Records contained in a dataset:
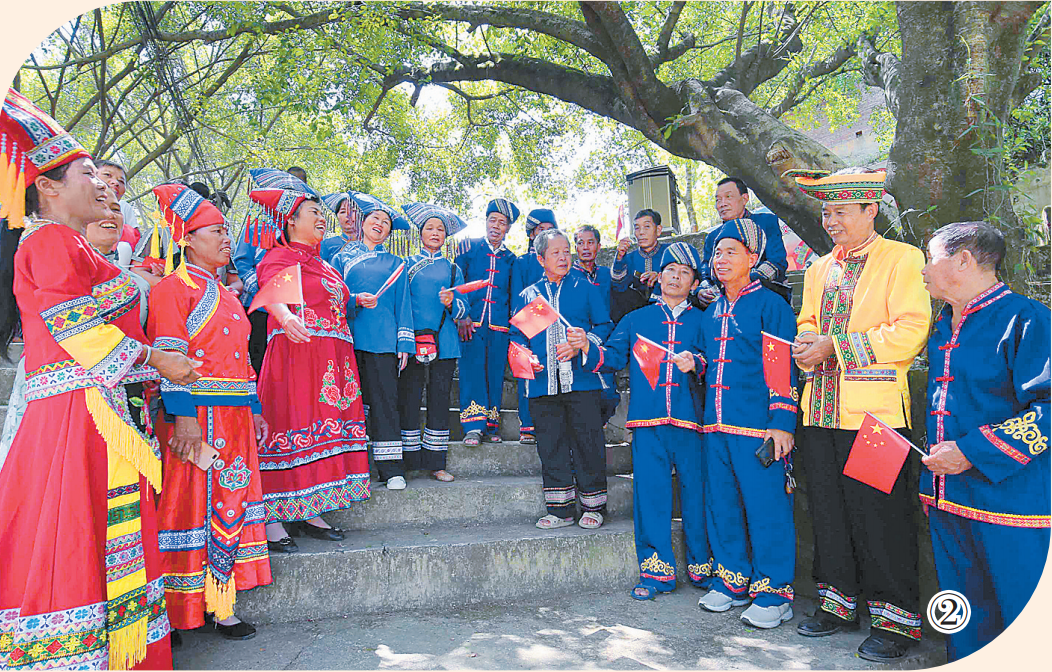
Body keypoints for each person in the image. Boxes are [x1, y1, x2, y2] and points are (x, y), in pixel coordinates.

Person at [0, 90, 200, 670]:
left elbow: (111, 297)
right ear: (49, 188)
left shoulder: (72, 246)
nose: (105, 184)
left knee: (94, 536)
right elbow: (77, 332)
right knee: (75, 535)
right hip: (72, 418)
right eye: (90, 173)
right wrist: (158, 361)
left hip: (91, 410)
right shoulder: (51, 241)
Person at [786, 167, 931, 661]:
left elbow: (911, 330)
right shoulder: (818, 267)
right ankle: (837, 603)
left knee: (882, 515)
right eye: (826, 212)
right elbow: (807, 317)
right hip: (820, 412)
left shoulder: (902, 259)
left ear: (871, 210)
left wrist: (837, 346)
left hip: (876, 416)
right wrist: (808, 339)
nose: (830, 221)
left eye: (841, 211)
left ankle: (897, 622)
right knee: (827, 511)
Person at [918, 221, 1050, 662]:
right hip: (947, 498)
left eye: (929, 258)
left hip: (1011, 505)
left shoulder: (1027, 318)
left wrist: (972, 452)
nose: (924, 271)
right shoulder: (944, 324)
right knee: (960, 615)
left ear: (963, 260)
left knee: (1022, 617)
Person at [146, 184, 271, 640]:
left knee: (231, 504)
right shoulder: (171, 290)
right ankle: (176, 610)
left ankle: (222, 603)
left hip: (235, 420)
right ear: (188, 238)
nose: (225, 239)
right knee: (184, 508)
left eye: (225, 230)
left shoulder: (230, 295)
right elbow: (168, 356)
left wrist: (255, 408)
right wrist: (183, 417)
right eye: (216, 231)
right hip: (196, 418)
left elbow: (244, 361)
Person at [578, 242, 709, 599]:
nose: (675, 277)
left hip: (692, 423)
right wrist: (586, 348)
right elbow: (612, 356)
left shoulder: (705, 320)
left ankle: (703, 569)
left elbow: (716, 362)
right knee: (651, 497)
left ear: (694, 282)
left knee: (697, 496)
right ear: (659, 276)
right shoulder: (636, 319)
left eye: (684, 273)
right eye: (670, 271)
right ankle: (656, 573)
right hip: (648, 424)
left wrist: (697, 363)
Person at [248, 187, 369, 553]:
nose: (322, 218)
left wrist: (355, 299)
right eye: (313, 211)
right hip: (297, 355)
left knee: (321, 429)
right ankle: (272, 518)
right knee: (289, 424)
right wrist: (284, 316)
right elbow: (273, 295)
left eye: (321, 212)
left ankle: (311, 509)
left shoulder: (325, 264)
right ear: (290, 220)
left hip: (333, 361)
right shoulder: (281, 257)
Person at [695, 219, 798, 630]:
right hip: (715, 427)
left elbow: (781, 371)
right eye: (717, 253)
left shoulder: (771, 306)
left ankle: (775, 592)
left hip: (759, 430)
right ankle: (733, 578)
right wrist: (695, 362)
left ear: (753, 259)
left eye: (731, 252)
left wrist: (782, 423)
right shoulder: (712, 309)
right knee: (722, 504)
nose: (721, 260)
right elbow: (706, 358)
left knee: (767, 508)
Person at [510, 229, 613, 529]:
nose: (564, 257)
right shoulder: (532, 296)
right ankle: (561, 510)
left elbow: (604, 326)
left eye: (566, 251)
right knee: (551, 445)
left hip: (582, 382)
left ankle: (594, 507)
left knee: (588, 442)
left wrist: (583, 344)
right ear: (541, 258)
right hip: (542, 386)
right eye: (556, 253)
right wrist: (527, 359)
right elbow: (518, 339)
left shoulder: (585, 288)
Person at [332, 193, 415, 490]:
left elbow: (404, 305)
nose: (379, 224)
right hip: (348, 341)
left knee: (385, 404)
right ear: (362, 222)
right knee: (349, 405)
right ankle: (348, 468)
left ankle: (391, 469)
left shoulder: (397, 263)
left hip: (383, 341)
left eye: (386, 223)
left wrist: (404, 344)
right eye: (375, 219)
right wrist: (353, 300)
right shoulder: (340, 258)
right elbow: (333, 297)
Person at [398, 203, 469, 482]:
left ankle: (437, 463)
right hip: (413, 341)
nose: (435, 232)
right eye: (430, 227)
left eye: (440, 229)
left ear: (446, 236)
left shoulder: (453, 269)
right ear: (420, 232)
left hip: (446, 342)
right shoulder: (405, 265)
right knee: (410, 398)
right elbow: (400, 303)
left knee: (440, 401)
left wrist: (454, 303)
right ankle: (409, 460)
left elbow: (465, 309)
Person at [454, 198, 519, 446]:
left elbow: (514, 292)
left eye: (502, 223)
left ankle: (491, 425)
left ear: (507, 229)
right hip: (471, 323)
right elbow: (457, 283)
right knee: (472, 372)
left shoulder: (511, 259)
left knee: (494, 374)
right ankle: (473, 426)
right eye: (492, 220)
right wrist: (462, 314)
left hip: (500, 326)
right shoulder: (469, 249)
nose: (496, 226)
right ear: (485, 222)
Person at [696, 177, 788, 307]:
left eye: (728, 197)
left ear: (744, 199)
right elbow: (706, 271)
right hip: (725, 302)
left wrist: (743, 283)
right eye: (718, 200)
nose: (722, 204)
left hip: (764, 297)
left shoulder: (766, 222)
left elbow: (777, 262)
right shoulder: (712, 237)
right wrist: (702, 291)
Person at [512, 208, 557, 445]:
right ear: (531, 234)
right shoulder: (522, 262)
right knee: (529, 369)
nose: (545, 234)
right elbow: (518, 295)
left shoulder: (560, 260)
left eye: (550, 230)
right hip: (531, 320)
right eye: (541, 230)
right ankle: (527, 425)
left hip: (557, 321)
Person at [571, 224, 619, 426]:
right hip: (573, 342)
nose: (585, 247)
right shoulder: (567, 276)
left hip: (603, 341)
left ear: (599, 246)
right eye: (580, 243)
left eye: (590, 242)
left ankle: (599, 425)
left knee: (608, 394)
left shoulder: (608, 275)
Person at [611, 208, 669, 320]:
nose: (641, 232)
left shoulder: (670, 252)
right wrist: (619, 258)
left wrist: (661, 277)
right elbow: (618, 287)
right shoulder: (629, 258)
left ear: (658, 230)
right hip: (637, 314)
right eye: (637, 228)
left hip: (667, 312)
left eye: (647, 226)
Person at [97, 159, 141, 249]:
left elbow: (136, 237)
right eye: (107, 175)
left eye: (121, 181)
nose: (116, 183)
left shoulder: (124, 206)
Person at [320, 192, 362, 265]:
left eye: (353, 211)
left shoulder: (369, 244)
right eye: (343, 212)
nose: (348, 215)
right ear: (337, 217)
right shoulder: (327, 244)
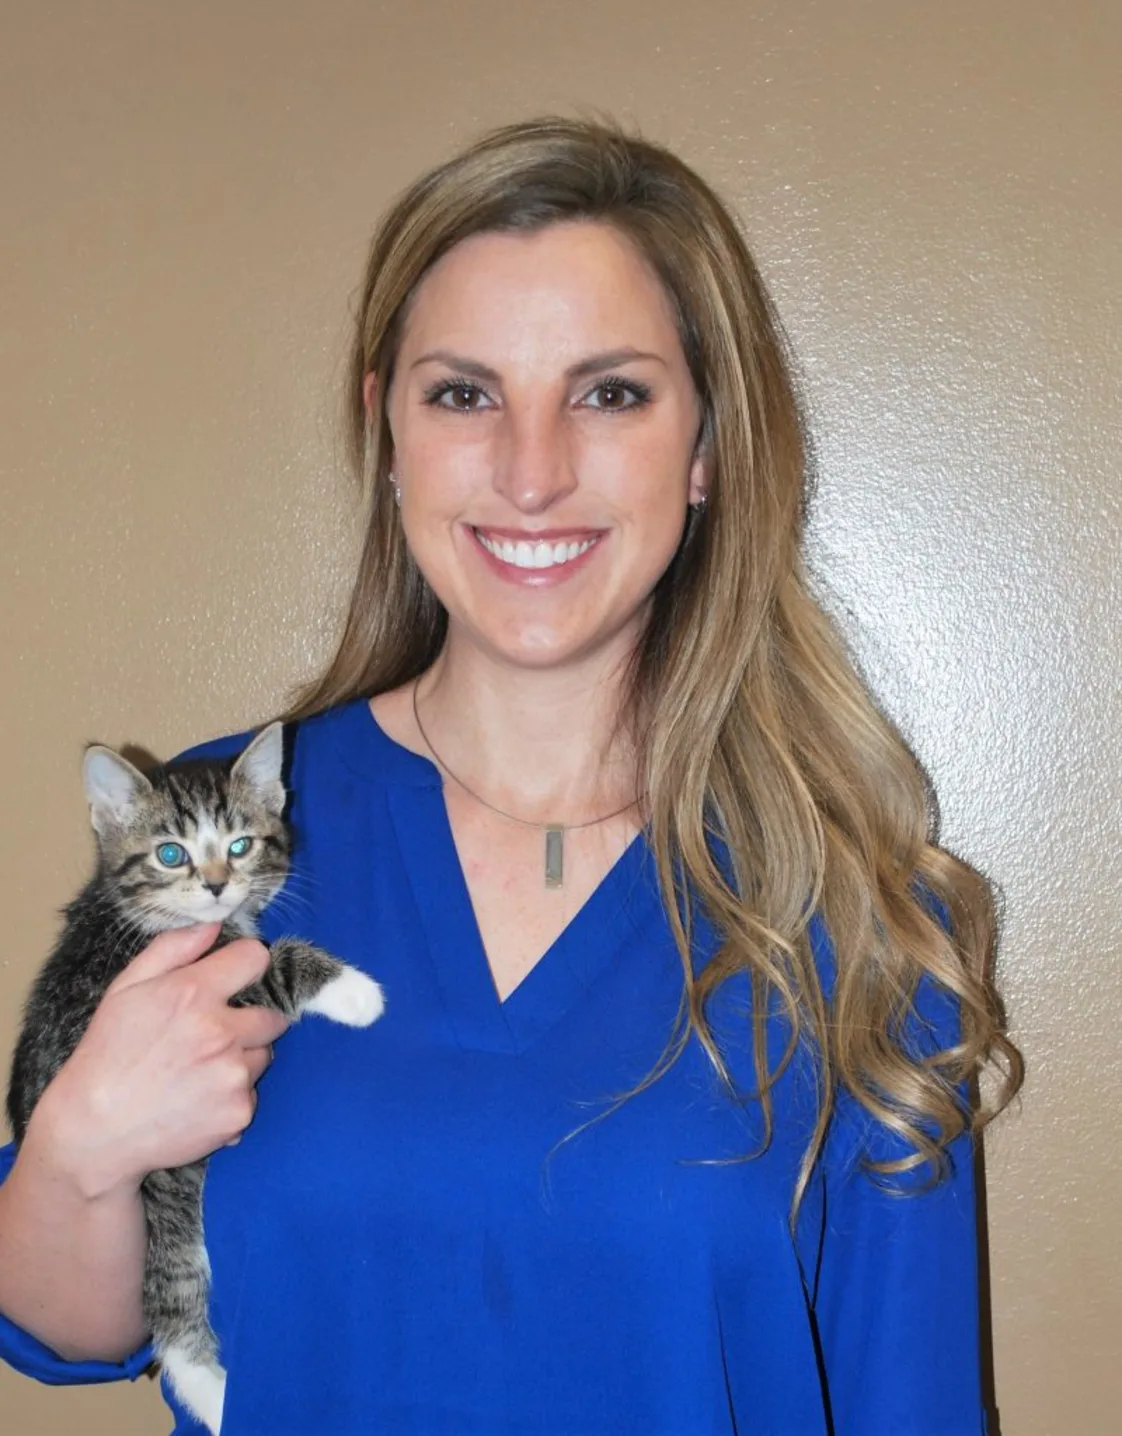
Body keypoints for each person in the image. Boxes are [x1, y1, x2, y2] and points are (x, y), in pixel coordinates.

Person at [0, 116, 1023, 1435]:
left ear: (704, 444)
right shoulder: (221, 844)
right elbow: (84, 1324)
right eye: (463, 393)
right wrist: (78, 1150)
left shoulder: (852, 910)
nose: (531, 474)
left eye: (608, 393)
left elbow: (908, 1398)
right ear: (387, 434)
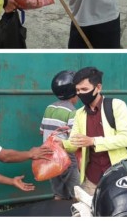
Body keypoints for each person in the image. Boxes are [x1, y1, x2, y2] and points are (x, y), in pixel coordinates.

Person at [55, 67, 127, 195]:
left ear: (98, 88)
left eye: (84, 89)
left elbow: (125, 138)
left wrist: (92, 141)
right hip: (91, 179)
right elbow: (74, 143)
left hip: (119, 176)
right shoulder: (79, 114)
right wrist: (62, 144)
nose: (80, 93)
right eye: (77, 90)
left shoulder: (117, 105)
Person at [39, 70, 80, 200]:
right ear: (75, 93)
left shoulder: (49, 108)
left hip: (49, 157)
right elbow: (73, 139)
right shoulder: (73, 112)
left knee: (58, 194)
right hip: (66, 157)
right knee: (77, 193)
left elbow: (41, 131)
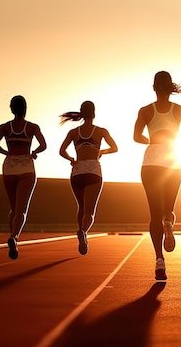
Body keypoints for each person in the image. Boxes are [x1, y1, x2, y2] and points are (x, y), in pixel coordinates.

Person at [133, 71, 181, 280]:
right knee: (167, 209)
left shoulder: (144, 111)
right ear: (171, 87)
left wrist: (153, 141)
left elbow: (136, 137)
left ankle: (159, 260)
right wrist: (175, 137)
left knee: (154, 214)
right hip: (173, 161)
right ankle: (168, 220)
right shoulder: (180, 110)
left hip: (151, 162)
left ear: (154, 87)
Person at [59, 101, 118, 255]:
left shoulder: (74, 132)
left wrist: (71, 159)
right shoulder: (100, 131)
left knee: (81, 207)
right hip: (93, 170)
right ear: (94, 113)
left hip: (77, 171)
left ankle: (81, 237)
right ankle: (83, 232)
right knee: (89, 212)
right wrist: (101, 152)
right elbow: (115, 147)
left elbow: (61, 151)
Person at [0, 95, 47, 260]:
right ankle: (14, 237)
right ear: (25, 108)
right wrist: (34, 153)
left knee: (13, 207)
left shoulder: (5, 127)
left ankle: (13, 238)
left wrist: (6, 152)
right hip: (26, 166)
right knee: (22, 208)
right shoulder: (32, 127)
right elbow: (43, 145)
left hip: (9, 166)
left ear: (11, 108)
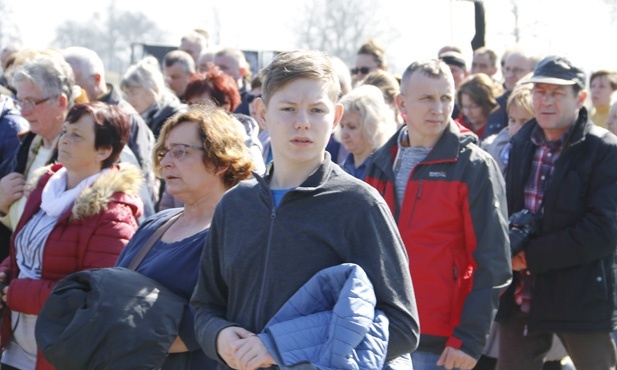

* **Description of the task**
Leaving out the pictures, print exactly and only the lines from the one containing "right ear: (171, 87)" through the last line of the records.

* **Answer section**
right ear: (171, 87)
left wrist: (153, 141)
left elbow: (136, 137)
left ankle: (159, 260)
right wrist: (175, 137)
left knee: (154, 214)
right hip: (173, 161)
right ankle: (168, 220)
right shoulder: (180, 110)
left hip: (151, 162)
left ear: (154, 87)
Person at [59, 101, 118, 255]:
left shoulder: (74, 132)
left wrist: (71, 159)
right shoulder: (100, 131)
left knee: (81, 207)
right hip: (93, 170)
right ear: (94, 113)
left hip: (77, 171)
left ankle: (81, 237)
right ankle: (83, 232)
right knee: (89, 212)
right wrist: (101, 152)
right elbow: (115, 147)
left elbow: (61, 151)
Person at [0, 95, 47, 260]:
right ankle: (14, 237)
right ear: (25, 108)
right wrist: (34, 153)
left knee: (13, 207)
left shoulder: (5, 127)
left ankle: (13, 238)
left wrist: (6, 152)
right hip: (26, 166)
right knee: (22, 208)
right shoulder: (32, 127)
right elbow: (43, 145)
left hip: (9, 166)
left ear: (11, 108)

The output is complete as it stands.